*Work request:* Lines before the one with "[707,360,749,376] 41. -> [50,413,73,426] 48." are left out; return that line and all that follow it, exactly, through the end of the data.

Version difference data

-*-

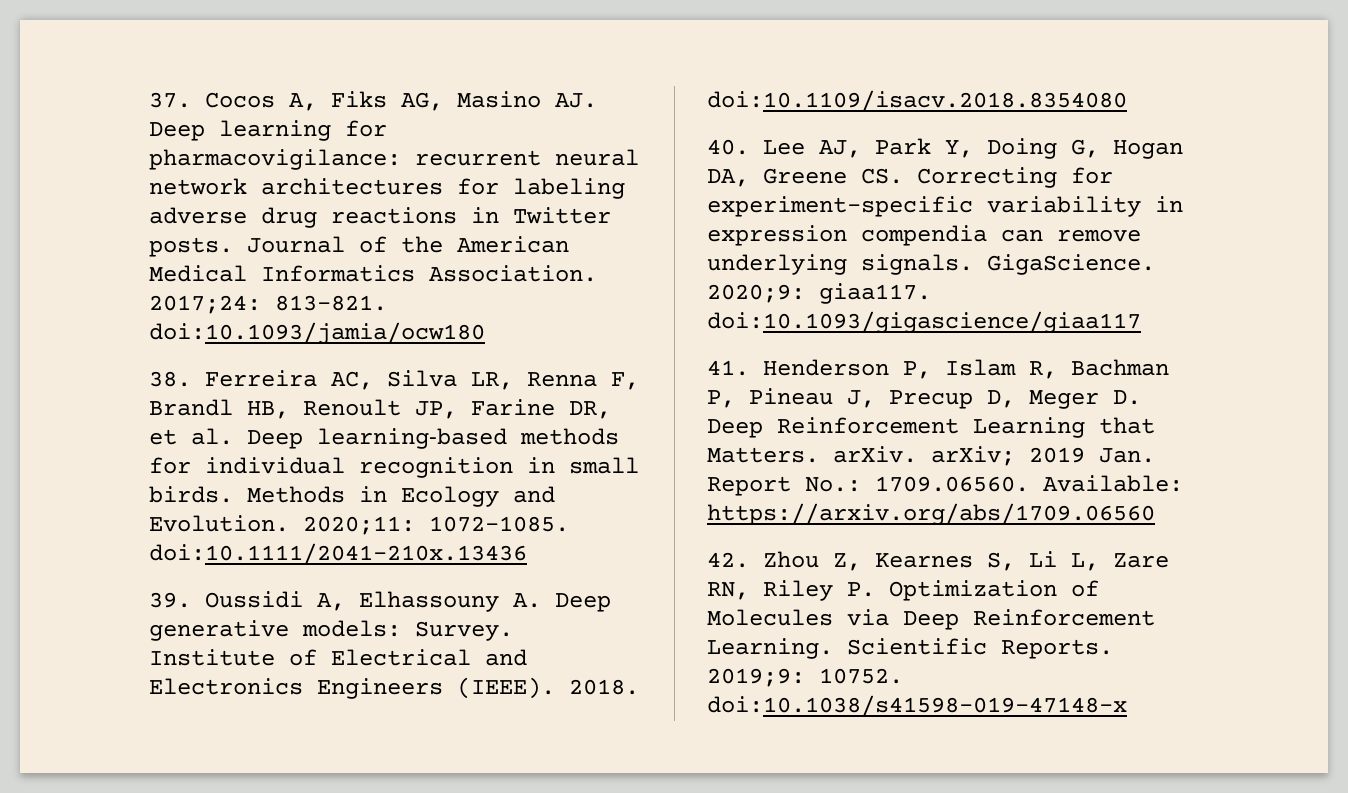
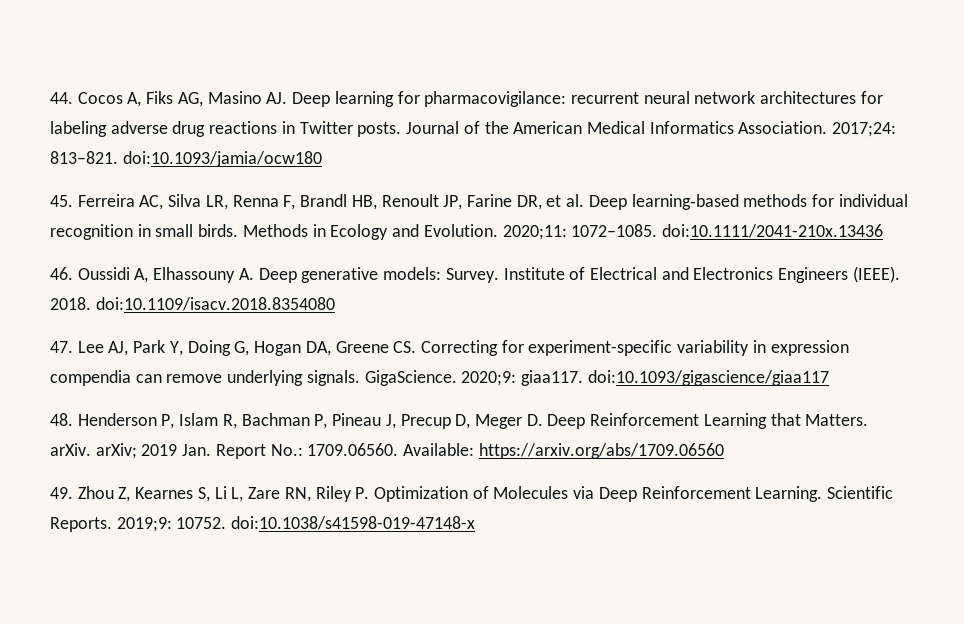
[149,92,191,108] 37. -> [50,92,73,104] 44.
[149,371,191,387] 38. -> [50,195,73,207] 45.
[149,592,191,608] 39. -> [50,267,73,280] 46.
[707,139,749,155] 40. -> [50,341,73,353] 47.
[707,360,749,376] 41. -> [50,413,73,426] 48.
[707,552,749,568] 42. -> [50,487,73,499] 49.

-*-

*Answer below:*
[707,360,749,376] 41. -> [50,413,73,426] 48.
[707,552,749,568] 42. -> [50,487,73,499] 49.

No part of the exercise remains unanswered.